My son observed this about Singapore’s attitude to education: It is like the driver is concentrating so hard on driving to get to his destination, he refuses to notice there is a highway or a tunnel to make his journey shorter. Everyone is so focused on what he is asked to do, he misses out how to get to his destination better and quicker even when you point him to a short cut.

A Standard Aspiration

It is amazing that many of us are so engrossed in chasing what we are told to for our children that we forget why we are doing so: we fight mindlessly to get into GEP, for good PSLE T-scores, straight As in ‘O’ and ‘A’ levels, perfect IB and GPA scores. So if everyone is closing in on perfect scores, how do we differentiate one perfect scorer from another?

In our gathering where we saw our 13-year-olds meet after their first semester in their respective secondary schools, I am curious what the boys’ plans and career hopes are. Interestingly, my lawyer friend and fellow parent pointed out to me that every single one wants to be either a doctor or a lawyer, but none of them knows why. The none-of-them-knows-why part surprises and worries me.
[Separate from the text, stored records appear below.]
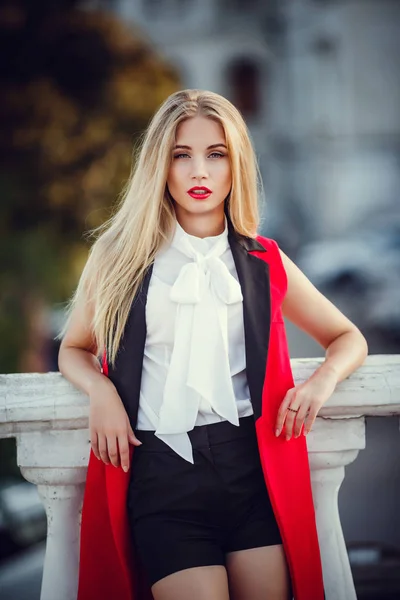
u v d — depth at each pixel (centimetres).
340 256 2786
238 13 5062
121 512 312
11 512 856
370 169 5116
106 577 321
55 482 331
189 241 320
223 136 317
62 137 1800
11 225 1633
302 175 5112
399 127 5081
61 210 1712
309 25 5069
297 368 342
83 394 323
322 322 338
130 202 324
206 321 309
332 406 329
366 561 443
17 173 1733
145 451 308
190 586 293
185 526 302
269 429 310
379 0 5016
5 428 325
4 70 1873
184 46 5103
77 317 334
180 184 317
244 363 314
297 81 5097
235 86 5122
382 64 5081
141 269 316
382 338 2248
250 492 306
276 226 4316
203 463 302
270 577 305
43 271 1519
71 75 1914
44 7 1928
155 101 1986
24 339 1430
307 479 315
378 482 951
I don’t believe two classes of 50 gifted students all have the same calling and share just two gifts, so realistically, some will be spending 40 years of their lives doing something they are not passionate about, and that will be so tragic.

Finding an Individual Passion

As a parent, I believe the one single most important responsibility is to help each child find his passion, his purpose and calling in life. It is already sad that many of us who grew up in third world Singapore in the 1970s fail to find these in our entire lives in the name of survival. Yet many of us are passing the same fate to our children.
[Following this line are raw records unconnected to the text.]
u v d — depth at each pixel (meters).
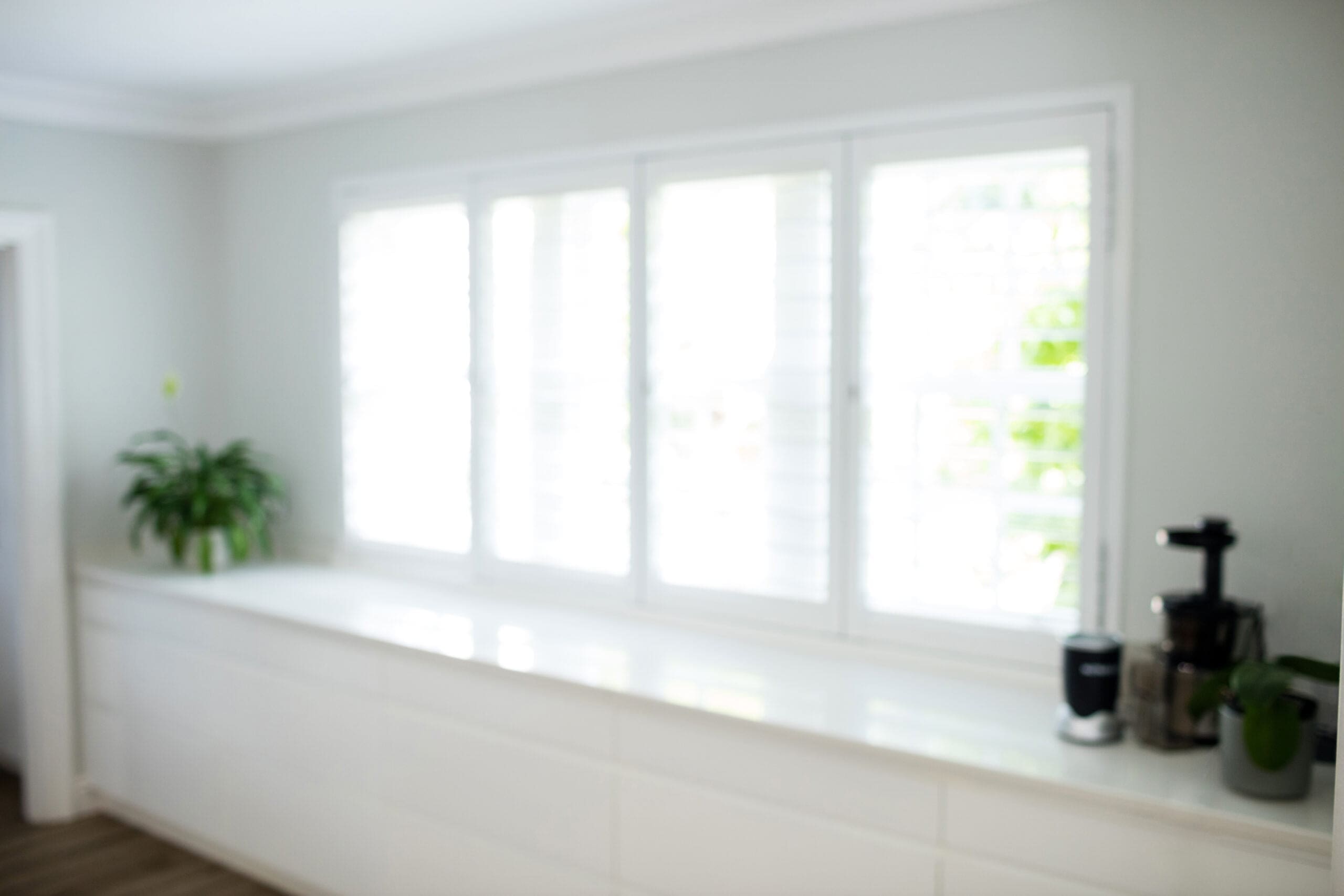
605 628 3.13
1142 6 2.34
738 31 2.86
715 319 3.00
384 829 3.07
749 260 2.93
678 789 2.49
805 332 2.86
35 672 3.86
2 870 3.52
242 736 3.43
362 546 3.88
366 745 3.09
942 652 2.70
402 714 3.00
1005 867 2.10
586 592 3.33
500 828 2.81
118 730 3.84
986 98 2.55
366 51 3.29
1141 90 2.36
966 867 2.13
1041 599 2.58
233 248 4.21
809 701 2.47
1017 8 2.49
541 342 3.37
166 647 3.64
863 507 2.79
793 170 2.83
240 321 4.21
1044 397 2.54
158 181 4.08
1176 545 2.19
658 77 3.06
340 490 3.93
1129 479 2.43
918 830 2.19
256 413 4.19
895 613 2.75
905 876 2.20
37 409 3.78
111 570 3.81
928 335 2.68
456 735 2.88
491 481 3.52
We parents ferry our children in and out for all sorts of classes to pursue academic excellence but do not know what our children’s passions are. As a society, we judge a student by his GPA or aggregate score in standardized exams like ‘O’, ‘A’ levels and SAT. So what about the area that he really sparkles in, do we look deep into each child’s talent even if it is not measured in standardized exams? Do we spend time to ensure each child gets to pursue his love, his dreams and his career? Do we find time to listen to each child’s heart so that we know his dreams and then help him achieve them?

Acceleration = Finding a Calling Early

The earlier we help our children find their passions in life, the happier they will be, and the earlier they will be on their career paths. Doesn’t this sound perfectly logical? Isn’t that what we all hope to do?

Instead of focusing on our steering wheel and driving the same road we are told to, we can look harder to find that tunnel or highway and that short cut. That accelerated path has been there all along: in each child, and he has been trying to tell us all the time how to lead him to the life he wants. He has been trying to tell us how to differentiate him from the multitudes out there.

Would we be drivers who find the correct roads and paths to help our children get to where they want to go or would we rather insist on the perfect roads to take so that they reach the predestined aka OUR destinations?